A United States court has handed a seven-year, three-month prison sentence to a former executive of the Nigerian National Petroleum Corporation (NNPC), Paulinus Okoronkwo, after he was convicted of accepting a $2.1 million bribe during his tenure with the state-owned oil company.

 

Okoronkwo was found guilty of leveraging his position to secure favourable drilling concessions for a subsidiary of a Chinese-owned petroleum firm. On Monday, United States District Judge John F. Walter imposed the sentence.

 

The 58-year-old attorney had previously forfeited a $2.5 million mansion in Los Angeles to the U.S. government in October of the previous year.

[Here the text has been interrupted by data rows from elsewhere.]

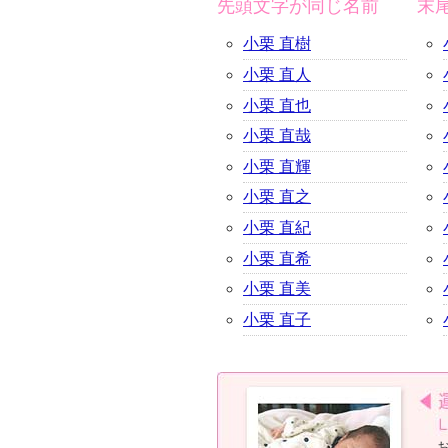
先頭文字が同じ名前
末
小栗 直樹
小栗 直人
小栗 直也
小栗 直哉
小栗 直輝
小栗 直之
小栗 直紀
小栗 直希
小栗 直美
小栗 直子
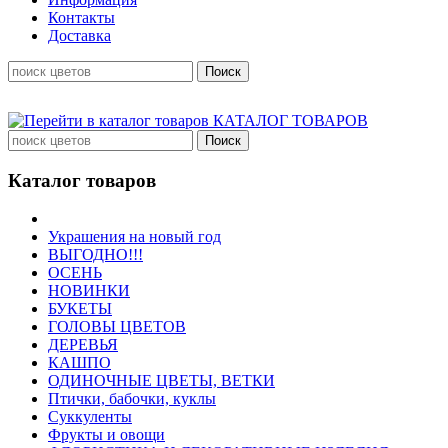
Контакты
Доставка
КАТАЛОГ ТОВАРОВ
Каталог товаров
Украшения на новый год
ВЫГОДНО!!!
ОСЕНЬ
НОВИНКИ
БУКЕТЫ
ГОЛОВЫ ЦВЕТОВ
ДЕРЕВЬЯ
КАШПО
ОДИНОЧНЫЕ ЦВЕТЫ, ВЕТКИ
Птички, бабочки, куклы
Суккуленты
Фрукты и овощи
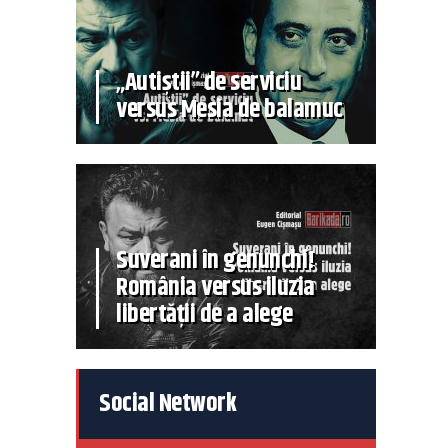
„Autiștii” de serviciu
versus Mesia de balamuc
Suverani în genunchi!
România versus iluzia
libertății de a alege
Social Network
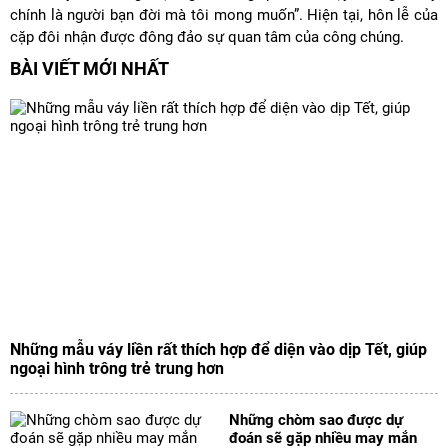
chính là người bạn đời mà tôi mong muốn”. Hiện tại, hôn lễ của
cặp đôi nhận được đông đảo sự quan tâm của công chúng.
BÀI VIẾT MỚI NHẤT
Những mẫu váy liền rất thích hợp để diện vào dịp Tết, giúp
ngoại hình trông trẻ trung hơn
Những chòm sao được dự
đoán sẽ gặp nhiều may mắn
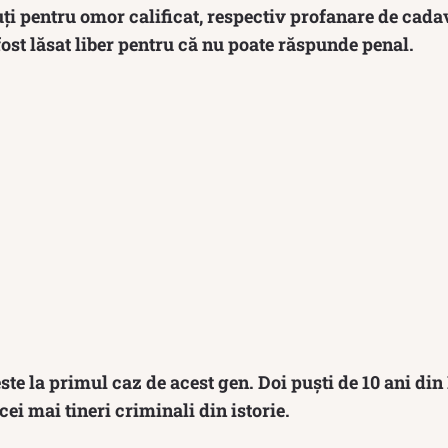
nuţi pentru omor calificat, respectiv profanare de cada
 fost lăsat liber pentru că nu poate răspunde penal.
ste la primul caz de acest gen. Doi puști de 10 ani di
cei mai tineri criminali din istorie.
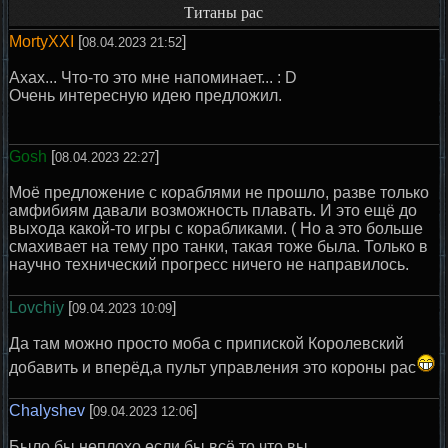
Титаны рас
MortyXXI
[
]
08.04.2023 21:52
Ахах... Что-то это мне напоминает... : D
Очень интересную идею предложил.
Gosh
[
]
08.04.2023 22:27
Моё предложение с кораблями не прошло, разве только
амфибиям давали возможность плавать. И это ещё до
выхода какой-то игры с корабликами. ( Но а это больше
смахивает на тему про танки, такая тоже была. Только в
научно технический прогресс ничего не направилось.
Lovchiy
[
]
09.04.2023 10:09
Да там можно просто моба с припиской Королевский
добавить и вперёд,а пульт управления это короны рас
Chalyshev
[
]
09.04.2023 12:06
Было бы неплохо,если бы всё то,что вы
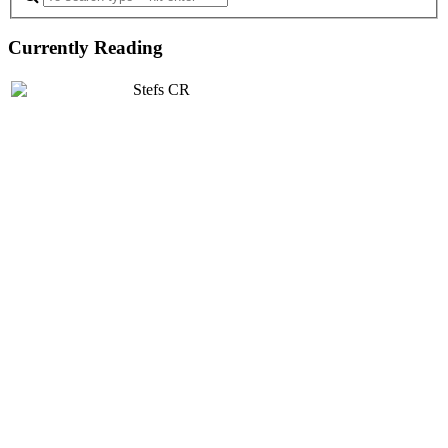
Currently Reading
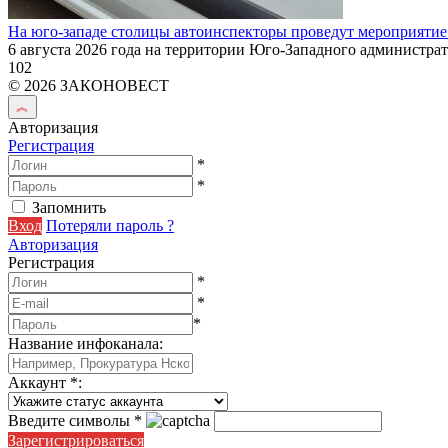
На юго-западе столицы автоинспекторы проведут мероприятие
6 августа 2026 года на территории Юго-Западного администрат
102
© 2026 ЗАКОНОВЕСТ
Авторизация
Регистрация
*
*
Запомнить
Вход
Потеряли пароль ?
Авторизация
Регистрация
*
*
*
Название инфоканала
:
Аккаунт
*
:
Введите символы
*
Зарегистрироваться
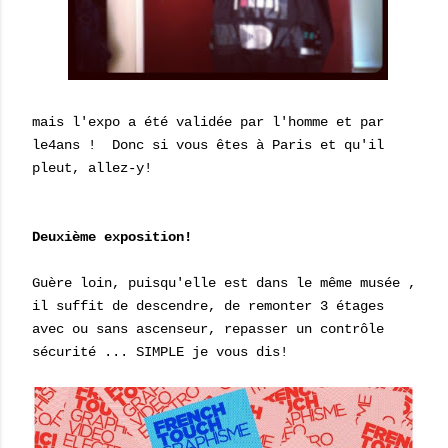
mais l'expo a été validée par l'homme et par
le4ans ! Donc si vous êtes à Paris et qu'il
pleut, allez-y!
Deuxième exposition!
Guère loin, puisqu'elle est dans le même musée ,
il suffit de descendre, de remonter 3 étages
avec ou sans ascenseur, repasser un contrôle
sécurité ... SIMPLE je vous dis!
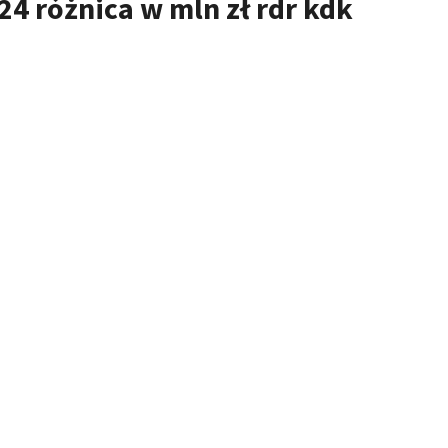
4 różnica w mln zł rdr kdk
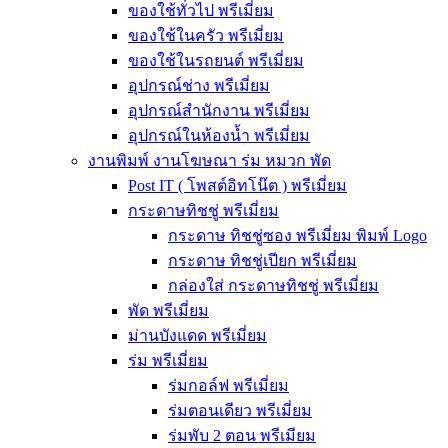
ของใช้ทั่วไป พรีเมี่ยม
ของใช้ในครัว พรีเมี่ยม
ของใช้ในรถยนต์ พรีเมี่ยม
อุปกรณ์ช่าง พรีเมี่ยม
อุปกรณ์สำนักงาน พรีเมี่ยม
อุปกรณ์ในห้องน้ำ พรีเมี่ยม
งานพิมพ์ งานโฆษณา ร่ม หมวก พัด
Post IT ( โพสต์อิทโน๊ต ) พรีเมี่ยม
กระดาษทิชชู่ พรีเมี่ยม
กระดาษ ทิชชู่ซอง พรีเมี่ยม พิมพ์ Logo
กระดาษ ทิชชู่เปียก พรีเมี่ยม
กล่องใส่ กระดาษทิชชู่ พรีเมี่ยม
พัด พรีเมี่ยม
ม่านบังแดด พรีเมี่ยม
ร่ม พรีเมี่ยม
ร่มกอล์ฟ พรีเมี่ยม
ร่มตอนเดียว พรีเมี่ยม
ร่มพับ 2 ตอน พรีเมียม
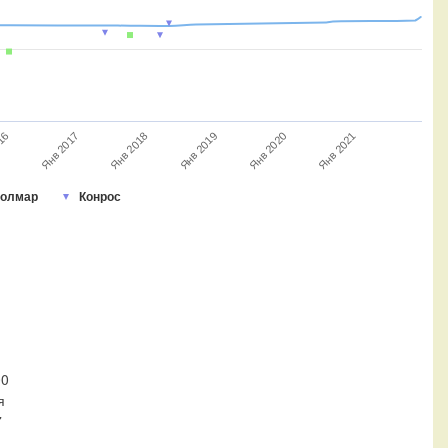
Янв 2021
Янв 2020
Янв 2019
Янв 2018
Янв 2017
016
олмар
Конрос
00
я
7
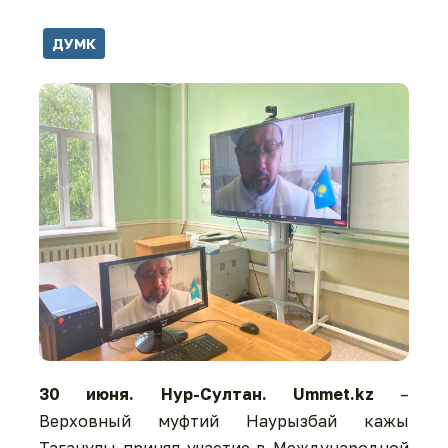
ДУМК
30 июня. Нур-Султан. Ummet.kz
–
Верховный муфтий Наурызбай кажы
Таганулы принял участие в Международной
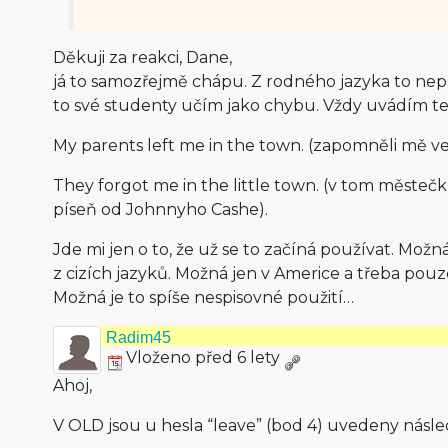
Děkuji za reakci, Dane,
já to samozřejmě chápu. Z rodného jazyka to nep
to své studenty učím jako chybu. Vždy uvádím te
My parents left me in the town. (zapomněli mě v
They forgot me in the little town. (v tom městeč
píseň od Johnnyho Cashe).
Jde mi jen o to, že už se to začíná používat. Možn
z cizích jazyků. Možná jen v Americe a třeba pou
Možná je to spíše nespisovné použití…
Radim45
Vloženo před 6 lety
Ahoj,
V OLD jsou u hesla “leave” (bod 4) uvedeny násled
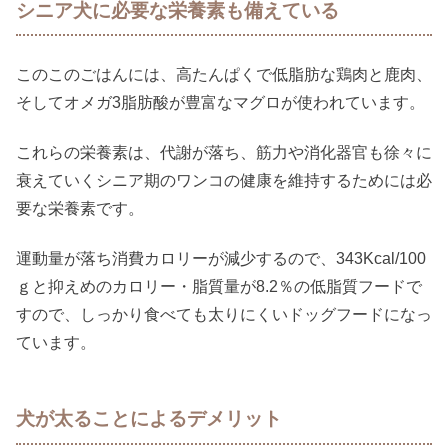
シニア犬に必要な栄養素も備えている
このこのごはんには、高たんぱくで低脂肪な鶏肉と鹿肉、
そしてオメガ3脂肪酸が豊富なマグロが使われています。
これらの栄養素は、代謝が落ち、筋力や消化器官も徐々に
衰えていくシニア期のワンコの健康を維持するためには必
要な栄養素です。
運動量が落ち消費カロリーが減少するので、343Kcal/100
ｇと抑えめのカロリー・脂質量が8.2％の低脂質フードで
すので、しっかり食べても太りにくいドッグフードになっ
ています。
犬が太ることによるデメリット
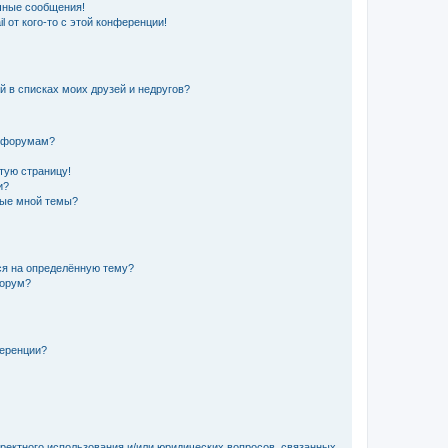
чные сообщения!
 от кого-то с этой конференции!
й в списках моих друзей и недругов?
и форумам?
стую страницу!
и?
ные мной темы?
ься на определённую тему?
форум?
ференции?
рректного использования и/или юридических вопросов, связанных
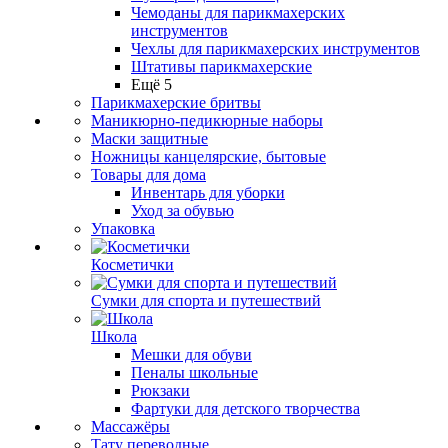
Чемоданы для парикмахерских
инструментов
Чехлы для парикмахерских инструментов
Штативы парикмахерские
Ещё 5
Парикмахерские бритвы
Маникюрно-педикюрные наборы
Маски защитные
Ножницы канцелярские, бытовые
Товары для дома
Инвентарь для уборки
Уход за обувью
Упаковка
Косметички
Сумки для спорта и путешествий
Школа
Мешки для обуви
Пеналы школьные
Рюкзаки
Фартуки для детского творчества
Массажёры
Тату переводные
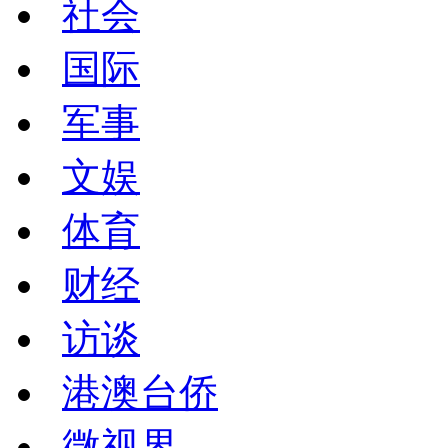
社会
国际
军事
文娱
体育
财经
访谈
港澳台侨
微视界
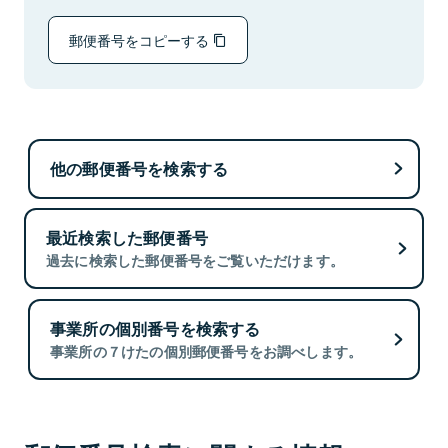
郵便番号をコピーする
他の郵便番号を検索する
最近検索した郵便番号
過去に検索した郵便番号をご覧いただけます。
事業所の個別番号を検索する
事業所の７けたの個別郵便番号をお調べします。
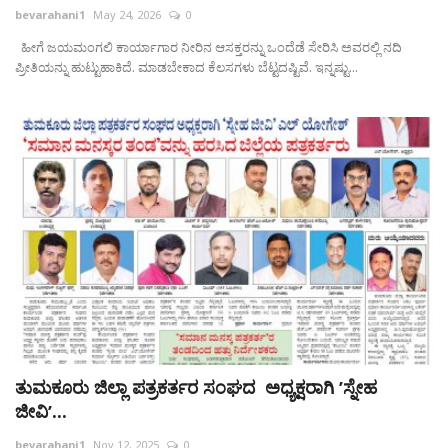
bevarahani1
May 24, 2026
0
ಹೀಗೆ ಜಯಮಂಗಲಿ ಕಾರ್ಯಾಗಾರ ನೀರಿನ ಆಸಕ್ತರನ್ನು ಒಂದೆಡೆ ಸೇರಿಸಿ ಅವರಲ್ಲಿ ನದಿ
ಪ್ರೀತಿಯನ್ನು ಹುಟ್ಟುಹಾಕಿದೆ. ಮಾಡಬೇಕಾದ ಕೆಲಸಗಳು ಬೆಟ್ಟದಷ್ಟಿವೆ. ಇನ್ನಷ್ಟು...
ತುಮಕೂರು ಜಿಲ್ಲಾ ಪತ್ರಕರ್ತರ ಸಂಘದ ಅಧ್ಯಕ್ಷರಾಗಿ ʼಸ್ನೇಹ
ಜೀವಿʼ...
bevarahani1
Nov 12, 2025
0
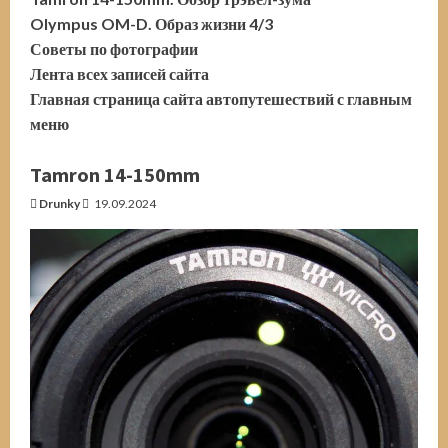
Olympus OM-D. Образ жизни 4/3
Советы по фотографии
Лента всех записей сайта
Главная страница сайта автопутешествий с главным
меню
Tamron 14-150mm
Drunky
19.09.2024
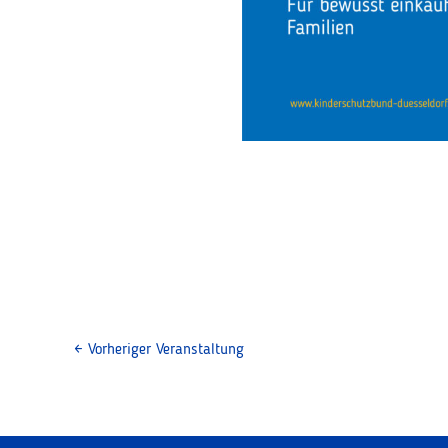
←
Vorheriger Veranstaltung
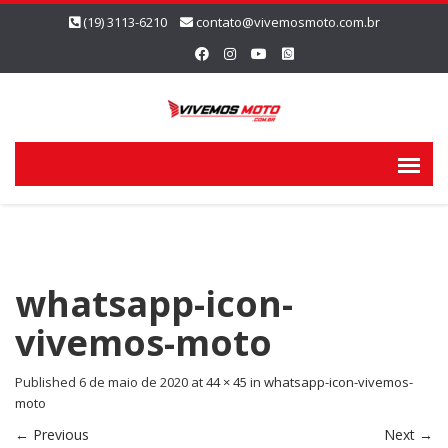
(19) 3113-6210
contato@vivemosmoto.com.br
whatsapp-icon-
vivemos-moto
Published
6 de maio de 2020
at
44 × 45
in
whatsapp-icon-vivemos-
moto
←
Previous
Next
→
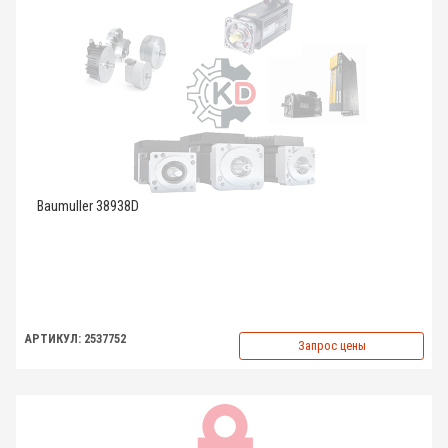
Baumuller 38938D
АРТИКУЛ: 2537752
Запрос цены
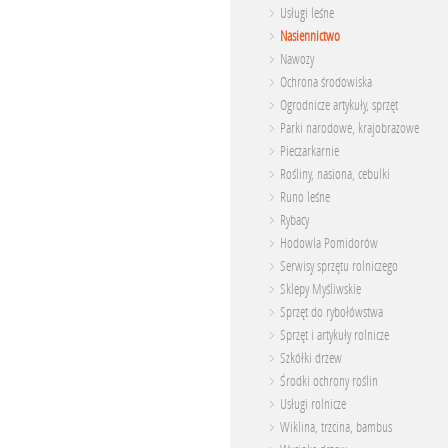
Usługi leśne
Nasiennictwo
Nawozy
Ochrona środowiska
Ogrodnicze artykuły, sprzęt
Parki narodowe, krajobrazowe
Pieczarkarnie
Rośliny, nasiona, cebulki
Runo leśne
Rybacy
Hodowla Pomidorów
Serwisy sprzętu rolniczego
Sklepy Myśliwskie
Sprzęt do rybołówstwa
Sprzęt i artykuły rolnicze
Szkółki drzew
Środki ochrony roślin
Usługi rolnicze
Wiklina, trzcina, bambus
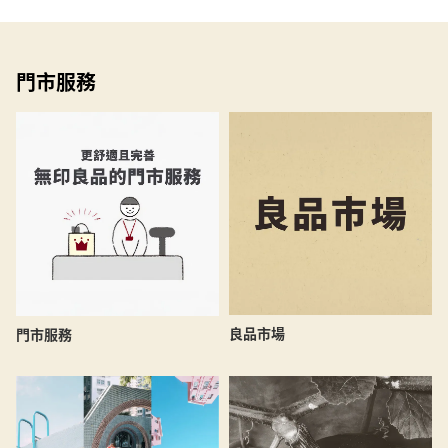
門市服務
良品市場
門市服務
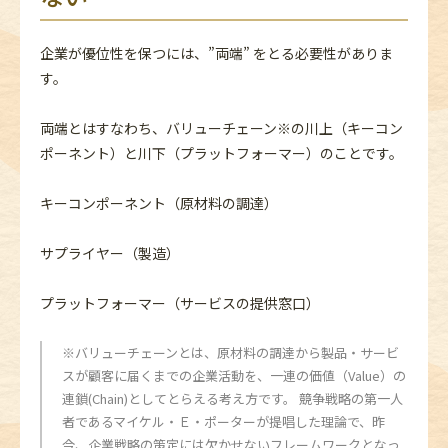
企業が優位性を保つには、”両端” をとる必要性がありま
す。
両端とはすなわち、バリューチェーン※の川上（キーコン
ポーネント）と川下（プラットフォーマー）のことです。
キーコンポーネント（原材料の調達）
サプライヤー（製造）
プラットフォーマー（サービスの提供窓口）
※バリューチェーンとは、原材料の調達から製品・サービ
スが顧客に届くまでの企業活動を、一連の価値（Value）の
連鎖(Chain)としてとらえる考え方です。 競争戦略の第一人
者であるマイケル・Ｅ・ポーターが提唱した理論で、昨
今、企業戦略の策定には欠かせないフレームワークとなっ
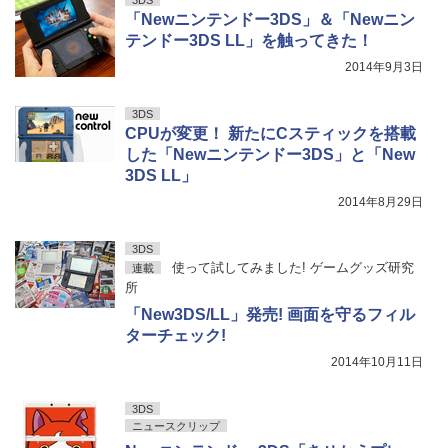
3DS
「Newニンテンドー3DS」＆「Newニン
テンドー3DS LL」を触ってきた！
2014年9月3日
3DS
CPUが変更！ 新たにCスティックを搭載
した「Newニンテンドー3DS」と「New
3DS LL」
2014年8月29日
3DS
使って試してみました! ゲームグッズ研究
連載
所
「New3DS/LL」発売! 画面を守るフィル
ターチェック!
2014年10月11日
3DS
ニュースクリップ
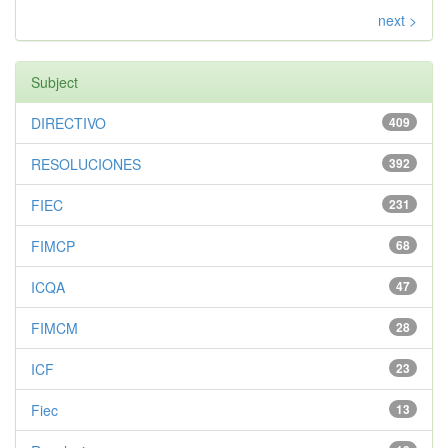
next >
Subject
DIRECTIVO
409
RESOLUCIONES
392
FIEC
231
FIMCP
68
ICQA
47
FIMCM
28
ICF
23
Fiec
13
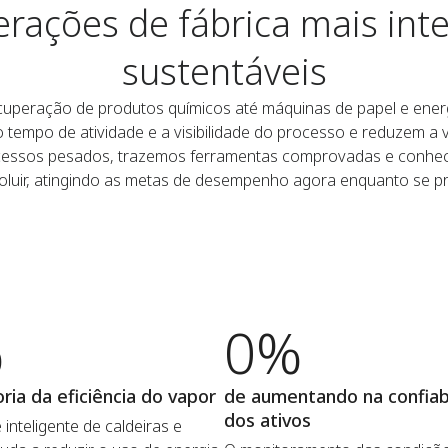
rações de fábrica mais inte
sustentáveis
recuperação de produtos químicos até máquinas de papel e ener
tempo de atividade e a visibilidade do processo e reduzem a 
ocessos pesados, trazemos ferramentas comprovadas e conhe
oluir, atingindo as metas de desempenho agora enquanto se p
%
0%
ria da eficiência do vapor
de aumentando na confiab
dos ativos
 inteligente de caldeiras e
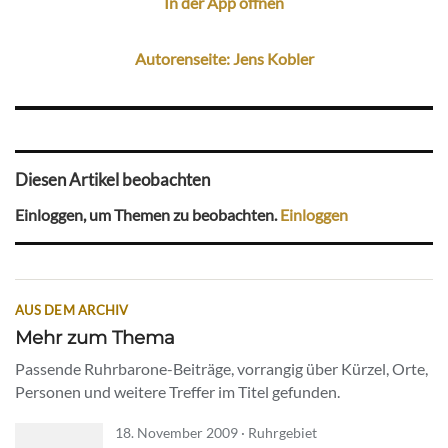
In der App öffnen
Autorenseite: Jens Kobler
Diesen Artikel beobachten
Einloggen, um Themen zu beobachten.
Einloggen
AUS DEM ARCHIV
Mehr zum Thema
Passende Ruhrbarone-Beiträge, vorrangig über Kürzel, Orte,
Personen und weitere Treffer im Titel gefunden.
18. November 2009 · Ruhrgebiet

In addition to his prison term, the court ordered him to pay $923,824 in restitution to the Internal Revenue Service (IRS) and to surrender $1,039,997 — proceeds from the sale of a property linked to the laundering of the illicit funds, according to a statement issued by the U.S. Department of Justice.

 

Okoronkwo, who holds dual citizenship in the United States and Nigeria, once served as general manager of the upstream division at the NNPC. Earlier in January 2026, the State Bar of California suspended his licence to practise law.

 

Investigators revealed that in October 2015, Addax Petroleum — a Switzerland-based subsidiary of Sinopec, a Chinese state-owned oil and petrochemical conglomerate — transferred $2,105,263 into an Interest on Lawyers’ Trust Account (IOLTA) belonging to Okoronkwo’s Los Angeles law firm. The payment was purportedly for consultancy services tied to negotiations and a settlement agreement with the NNPC concerning Addax’s drilling rights in Nigeria.

 

However, U.S. prosecutors stated that the consultancy arrangement was a sham designed to disguise a bribe. They alleged that Addax risked losing billions of dollars if its favourable drilling terms were not preserved and therefore used a falsified engagement letter, bearing a bogus Lagos address, to conceal the true purpose of the payment. Authorities further claimed that Addax misrepresented the transfer as legitimate legal fees, misled auditors about its nature, and dismissed executives who raised concerns over the transaction.

 

According to the Justice Department, Okoronkwo received the funds through his firm’s IOLTA account to create the false appearance that the money constituted client trust funds. Between February 2016 and 2018, he allegedly channelled portions of the money to a company named IPO Capital LLC, subsequently using the proceeds for personal expenses, including family costs, the purchase of a vehicle, and real estate.

 

Prosecutors detailed that in November 2017, nearly $983,200 of the illicit funds was used as a down payment on a residence in Valencia. Additionally, Okoronkwo failed to report the $2.1 million payment on his 2015 federal income tax return. Authorities also accused him of obstructing justice in June 2022 by falsely informing federal investigators that none of the funds had been used to acquire property and insisting that the money represented client trust funds rather than income to his law firm.